COMIC GEOGRAPHIES: HUMOR AND THE TRANSGRESSIVE CONFIGURATION OF ASIAN COMMUNITIES IN LAT’S KAMPUNG BOY
Abstract
While there is a burgeoning study of the role that popular cultural forms play in the national cultures of Southeast Asian nations, there is a dearth of studies that inquire into how popular cultural forms across Southeast Asia create visions of community, a concept much valued and desired in the region, in that community as a social entity is seen to imply connectedness, collectivity, and non-competitive sharing.This paper proposes, however, to study how formations of community and cultural identifications and belonging are complicated and challenged in contemporary Southeast Asian popular culture, specifically in these representative comic strips produced in Malaysia.
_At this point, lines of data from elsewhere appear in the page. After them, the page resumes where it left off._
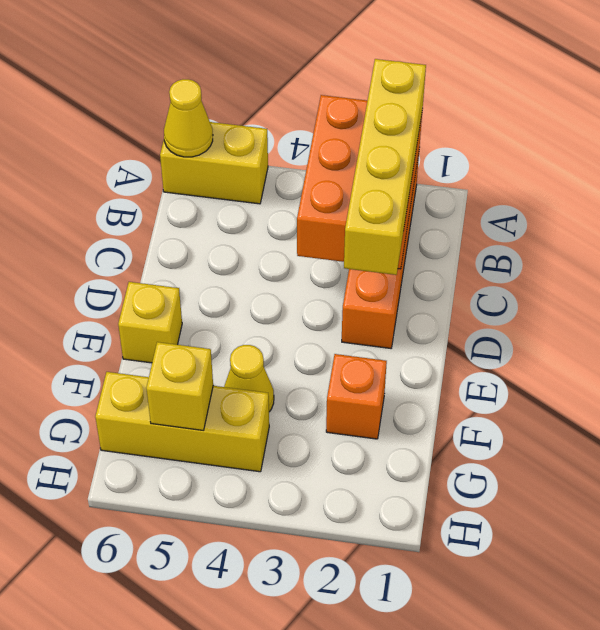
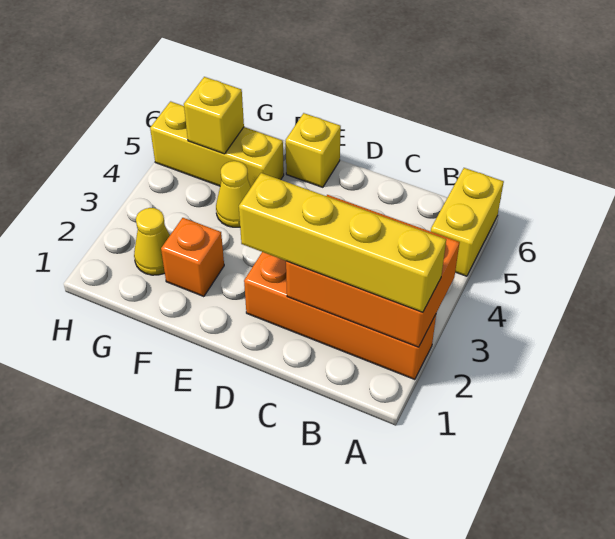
yellow cone A6 level 2 -> yellow cone G2 level 1
yellow brick G4:G6 level 1 -> yellow brick F5:H5 level 1

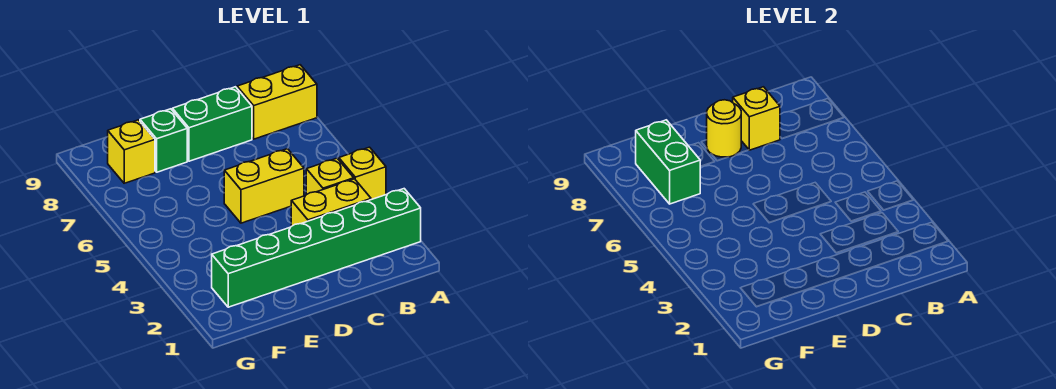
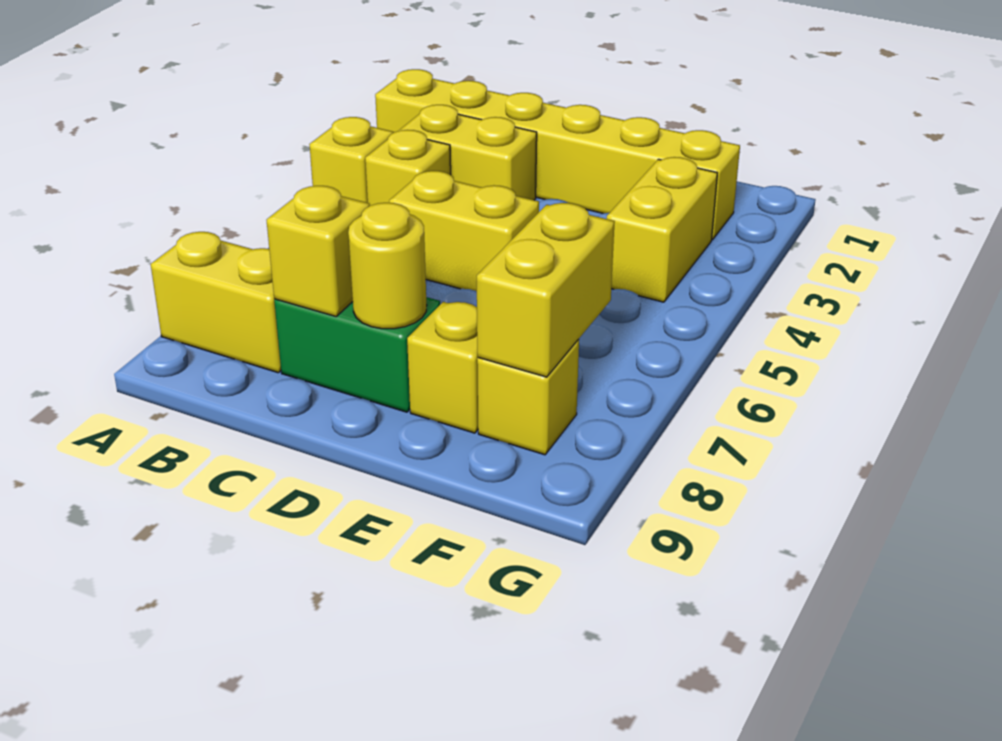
green brick A2:F2 level 1 -> yellow brick A2:F2 level 1
green brick E8 level 1 -> yellow brick E8 level 1
none -> yellow brick F3:F4 level 1
green brick F7:F8 level 2 -> yellow brick F7:F8 level 2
By examining Malay communal life in Lat’s (Mohammad Nor Khalid’s) Kampung Boy, a cartoon strip in which Lat autobiographically depicts 1950’s life in rural Perak in Malaysia, this paper will discuss how visual structuring and intertextual codes, the deployment of the carnivalesque and the humor of incongruity, the use of linguistic humor, and the comic reframing of the rhetorics of shared purposes and familiar traditions, serve to redefine community by questioning concepts of neighboring and by dis-locating strategies of cooperation and conflict, while continuing to mark and affirm Malay sensibilities.